Chicago, giugno 1966: il produttore Pete Welding riunisce in uno studio quattro cantanti e musicisti residenti nella Windy City, ma le cui radici stilistiche sono ancora strettamente abbarbicate al più genuino Delta blues d’anteguerra, nonostante sporadici inserimenti nelle nuove forme e correnti di Muddy Waters e soci.
Si tratta del veterano Carl Martin (classe 1906, violinista con alle spalle preziose incisioni Bluebird, Okeh e Vocalion nel primo dopo-guerra), del mandolinista Johnny Young (1917, altri dischi per Vanguard e Arhoolie), del chitarrista John Lee Granderson (1913, rappresentato da incisioni Riverside e Storyville) e dell’armonicista John Wrencher (nato nel 1923, il ‘giovanotto’ del guppo).
L’intento, tutt’altro che banale e generico, era quello di ricostruire un passaggio cruciale e sottodocumentato della storia del blues: la transizione dalle forme essenzialmente individuali e classiche del Delta a quelle collettive del blues urbano del secondo dopo-guerra.
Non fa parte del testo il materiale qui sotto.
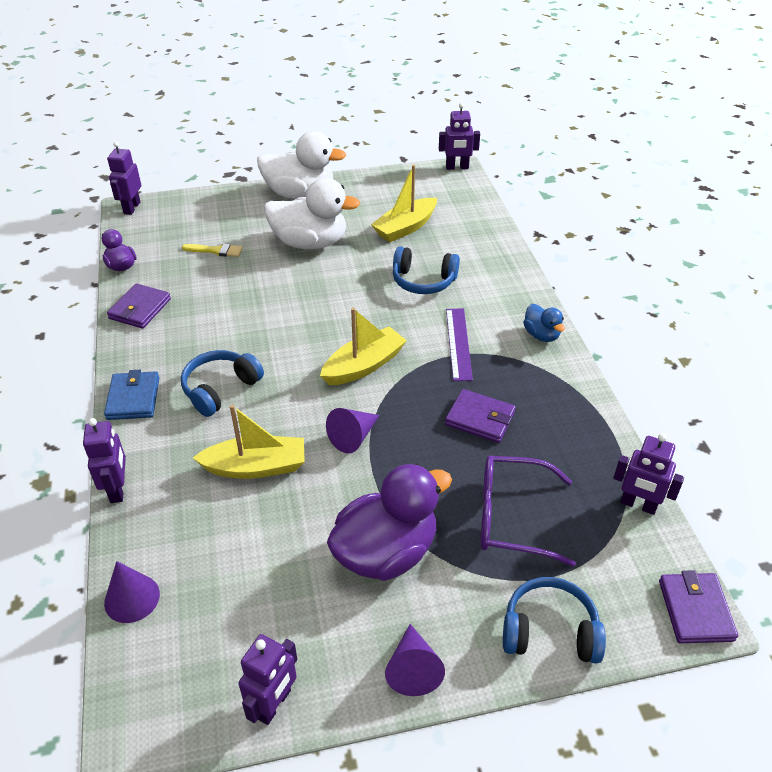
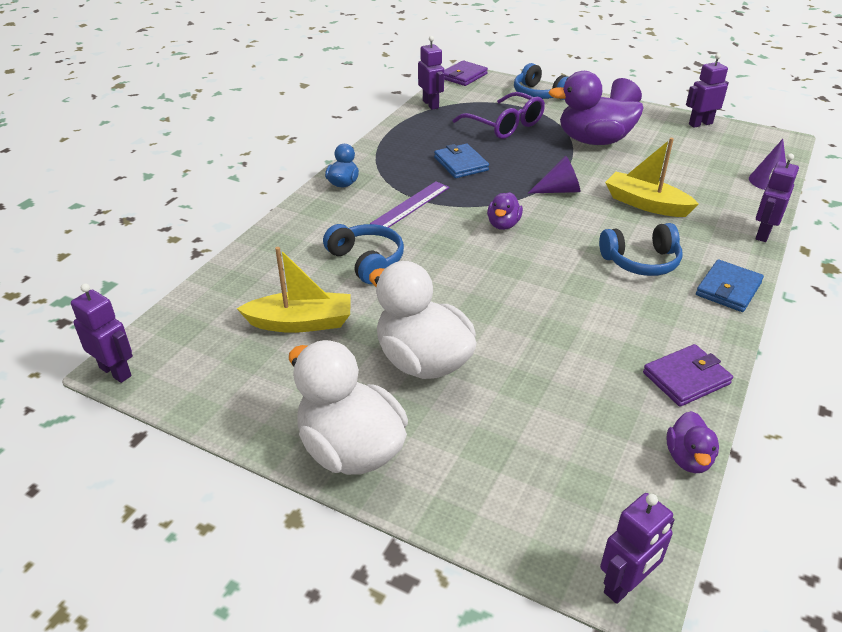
camera: 140 degrees left, 5 degrees down
(216, 251) = (544, 413): yellow brush -> none
(363, 366) = (503, 224): yellow boat -> purple duck
(480, 418) = (461, 164): purple wallet -> blue wallet

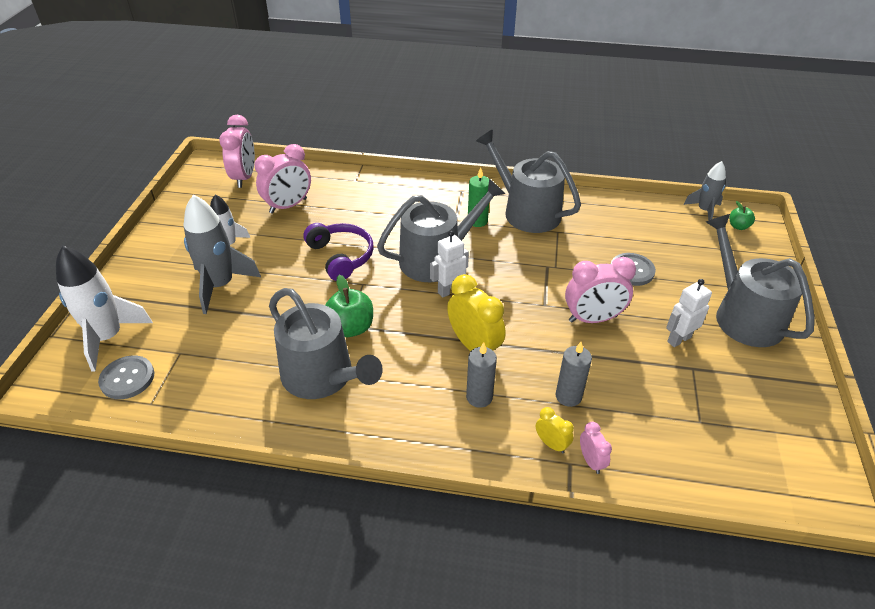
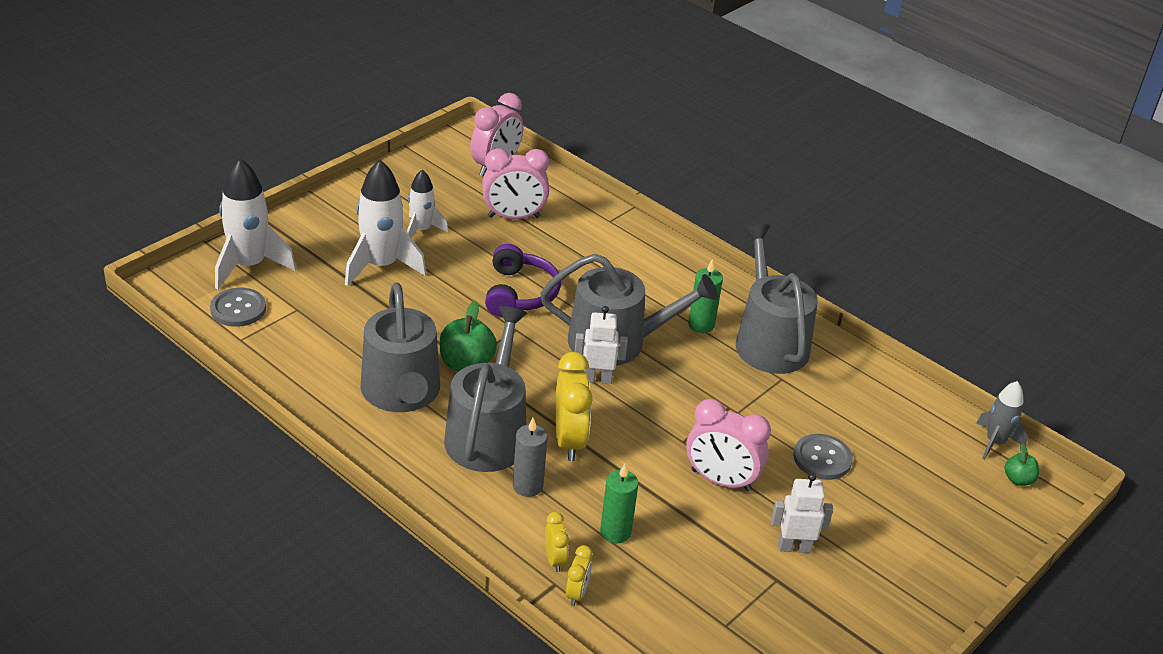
camera: 30 degrees right, 5 degrees down
(220, 285) = (381, 266): grey rocket -> white rocket
(568, 396) = (615, 532): grey candle -> green candle
(591, 461) = (577, 593): pink clock -> yellow clock
(743, 315) = (900, 566): grey watering can -> grey watering can (488, 433)

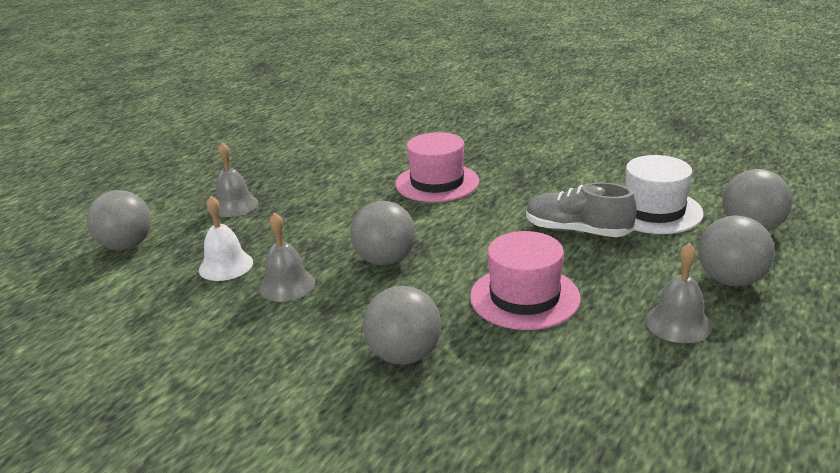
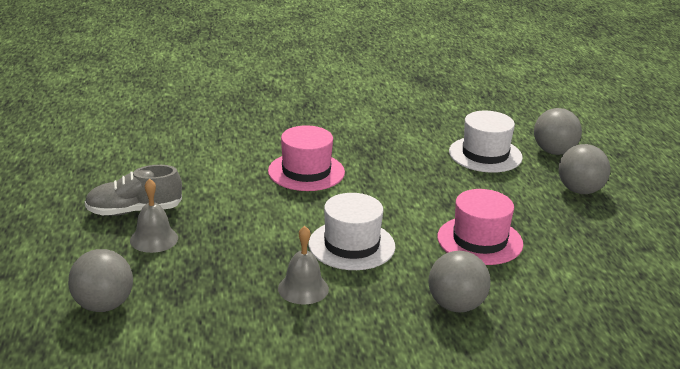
camera: 40 degrees left, 0 degrees up
(226, 266) = (228, 291): white bell -> none
(385, 260) = (351, 245): grey ball -> white hat
(577, 231) = (455, 183): grey shoe -> grey shoe (134, 211)
(678, 323) = (583, 227): grey bell -> none

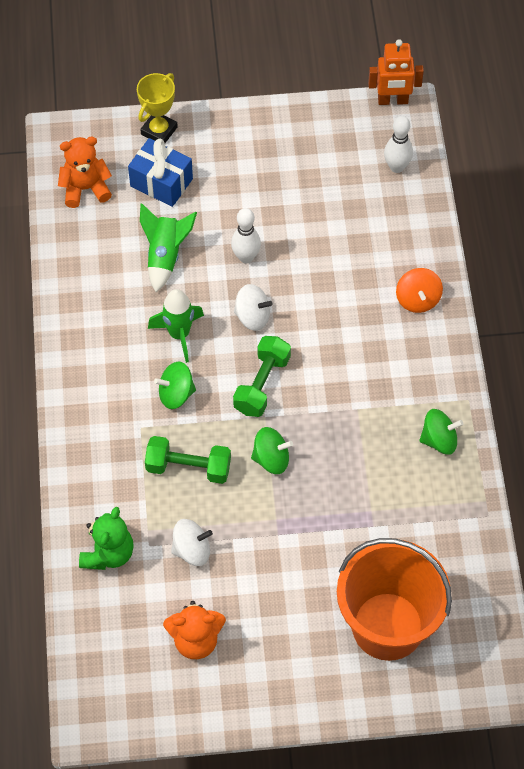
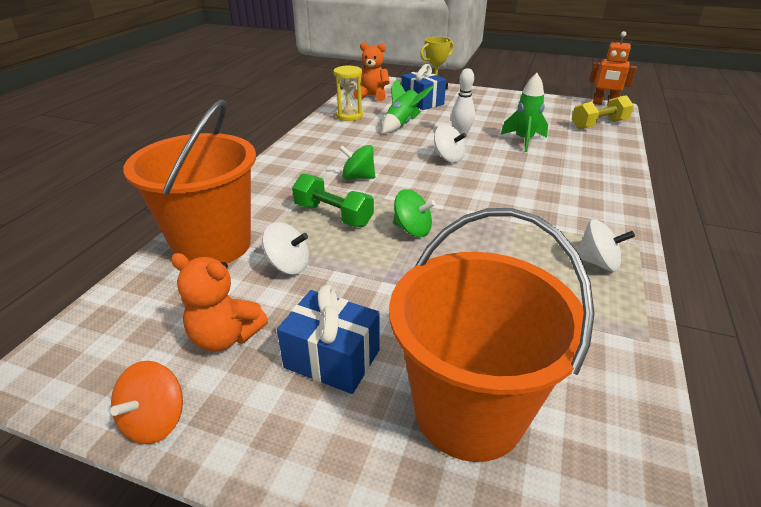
camera: 25 degrees right, 25 degrees down
(88, 259) = (349, 116): none -> yellow hourglass
(108, 553) = (213, 245): green teddy bear -> orange bucket
(179, 334) = (385, 153): green rocket -> green rocket (524, 141)
(262, 384) = (433, 189): green dumbbell -> none
(282, 625) = (332, 359): none -> blue gift
(396, 167) = (599, 124): white bowling pin -> yellow dumbbell
(417, 299) = (599, 179): orange spinning top -> orange spinning top (155, 421)
(439, 440) = (597, 262): green spinning top -> white spinning top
Furono proprio le ‘string band’ con i loro rituali musicali collegiali, simili a quelli sviluppati contemporaneamente dal jazz (che al blues deve assai più di qualche tema preso a prestito) come i collettivi tematici o le sequenze degli assoli, a costituire una sorta di laboratorio del nuovo blues urbano, producendo musica forse meno intensa rispetto a quella dei vari giganti solitari come Patton o James, ma certamente di una freschezza e di un equilibrio unici.
Una musica dai profumi più deliziosi, come quella ricreata nel ’66 dalla superba Chicago String Band ed ora di nuovo disponibile grazie a questa provvidenziale ed appetibile (due bonus tracks) ristampa del vecchio Testament 2220.